[Voci della raccolta]
"""
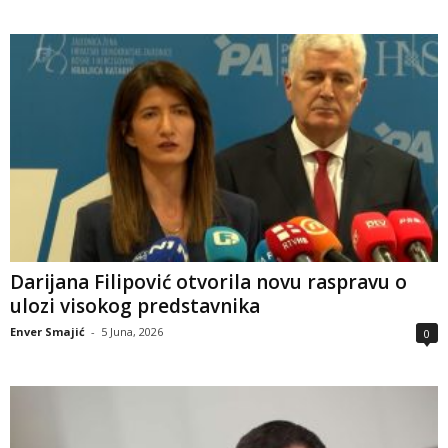
Darijana Filipović otvorila novu raspravu o
ulozi visokog predstavnika
Enver Smajić
-
5 Juna, 2026
0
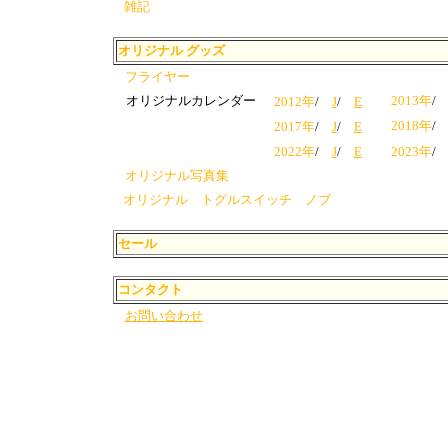
雑記
オリジナル グッズ
フライヤー
オリジナルカレンダー
2013年
2012年
/
J
/
E
2018年
2017年
/
J
/
E
2022年
/
J
/
E
2023年
オリジナル写真集
オリジナル トグルスイッチ ノブ
セール
コンタクト
お問い合わせ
"""
[ISTRUZIONI DEL COMPITO] Modifichi le voci riportate sopra sostituendo "Juna" con "Jula" e lasciando tutto il resto invariato. Nella risposta ometta le immagini.

[RISULTATO DELL'ESERCIZIO]
Darijana Filipović otvorila novu raspravu o
ulozi visokog predstavnika
Enver Smajić
-
5 Jula, 2026
0
雑記
オリジナル グッズ
フライヤー
オリジナルカレンダー
2013年
2012年
/
J
/
E
2018年
2017年
/
J
/
E
2022年
/
J
/
E
2023年
オリジナル写真集
オリジナル トグルスイッチ ノブ
セール
コンタクト
お問い合わせ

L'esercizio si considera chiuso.